Gene Block Chancellor | University Of California, Los Angeles
Gene Block Chancellor | University Of California, Los Angeles
Curiosity about an accidental discovery has led to significant advancements in the study of chemical pattern formation. UCLA doctoral student Yilin Wong noticed tiny dots on a germanium wafer with evaporated metal films, which had been left out overnight. Upon closer examination under a microscope, she found beautiful spiral patterns etched into the semiconductor's surface by a chemical reaction.
Wong's unexpected finding revealed that hundreds of near-identical spiral patterns could spontaneously form on a centimeter square germanium chip. Variations in experimental parameters such as metal film thickness resulted in different patterns, including Archimedean spirals and lotus flower shapes.
The discovery was published in Physical Review Materials and occurred when Wong made an error while attempting to bind DNA to the metal film. "I was trying to develop a measurement technique to categorize biomolecules on a surface through breaking and reforming of the chemical bonds," Wong explained.

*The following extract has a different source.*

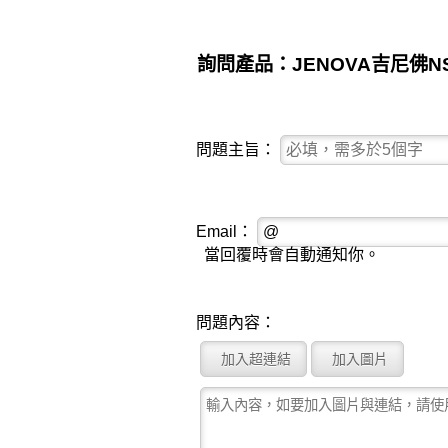
詢問產品：JENOVA吉尼佛NS
問題主旨：
Email：
當回覆時會自動通知你。
問題內容：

To understand how these patterns formed, Wong and co-author Giovanni Zocchi, a UCLA physics professor, conducted further experiments. They evaporated layers of chromium and gold onto the germanium wafer and applied an etching solution. The process revealed that stress in the metal films contributed to pattern formation.
"The system basically forms an electrolytic capacitor," Zocchi noted. Over 24-48 hours, catalysis-driven deformations etched remarkable patterns on the germanium surface due to stress-induced wrinkles in the metal film.

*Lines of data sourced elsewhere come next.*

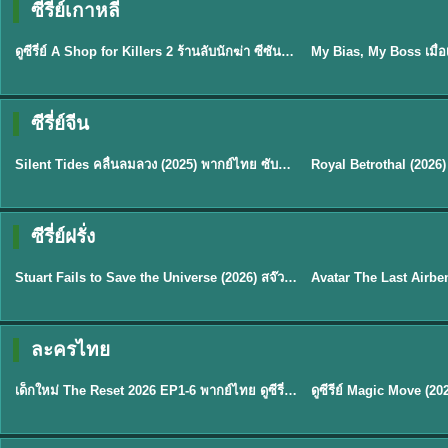
ซีรี่ย์เกาหลี
พากย์ไทย
ซับไทย
EP.16
ดูซีรี่ย์ A Shop for Killers 2 ร้านลับนักฆ่า ซีซัน 2 (2026) ซับไทย-พากย์ไทย
★
8
ซีรี่ย์จีน
พากย์ไทย
ซับไทย
Silent Tides คลื่นลมลวง (2025) พากย์ไทย ซับไทย EP.1-31
★
9.5
★
9
TH EP. 2
TH 
ซีรี่ย์ฝรั่ง
พากย์ไทย
พากย์ไทย
EP.2
Stuart Fails to Save the Universe (2026) สจ๊วตล่มแผนกู้จักรวาล พากย์ไทย EP1-10
★
8.8
★
7.8
TH EP. 6
ละครไทย
พากย์ไทย
Thai
EP.6
เด็กใหม่ The Reset 2026 EP1-6 พากย์ไทย ดูซีรี่ย์ Netflix ล่าสุด HD
★
8
TH EP. 11
TH 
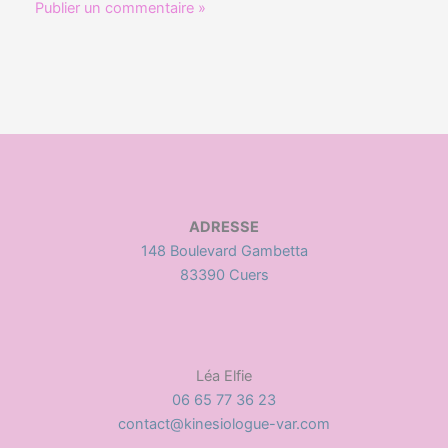
ADRESSE
148 Boulevard Gambetta
83390 Cuers
Léa Elfie
06 65 77 36 23
contact@kinesiologue-var.com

Zocchi emphasized that both chemical reactions and mechanical stress influenced pattern development: "The thickness of the metal layer, the initial state of mechanical stress of the sample, and the composition of the etching solution all play a role."
This coupling between catalysis-driven deformations and underlying chemical reactions is rare in laboratory settings but common in nature. Enzymes naturally catalyze growth that deforms cells and tissues into specific shapes similar to those observed by Wong.
"In the biological world, this kind of coupling is actually ubiquitous," Zocchi said. The discovery provides researchers with a non-living system for studying this phenomenon outside natural environments.
Pattern formation studies began with Soviet chemist Boris Belousov's 1951 discovery of oscillating chemical systems and British mathematician Alan Turing's work on reaction-diffusion systems forming spatial patterns like stripes or polka dots. Wong's experiments mirrored Turing's theoretical dynamics.
Despite past interest during the 1980s and 90s, experimental systems for studying chemical pattern formation have remained largely unchanged since their introduction in the 1950s. The work by Wong and Zocchi represents significant progress in this field.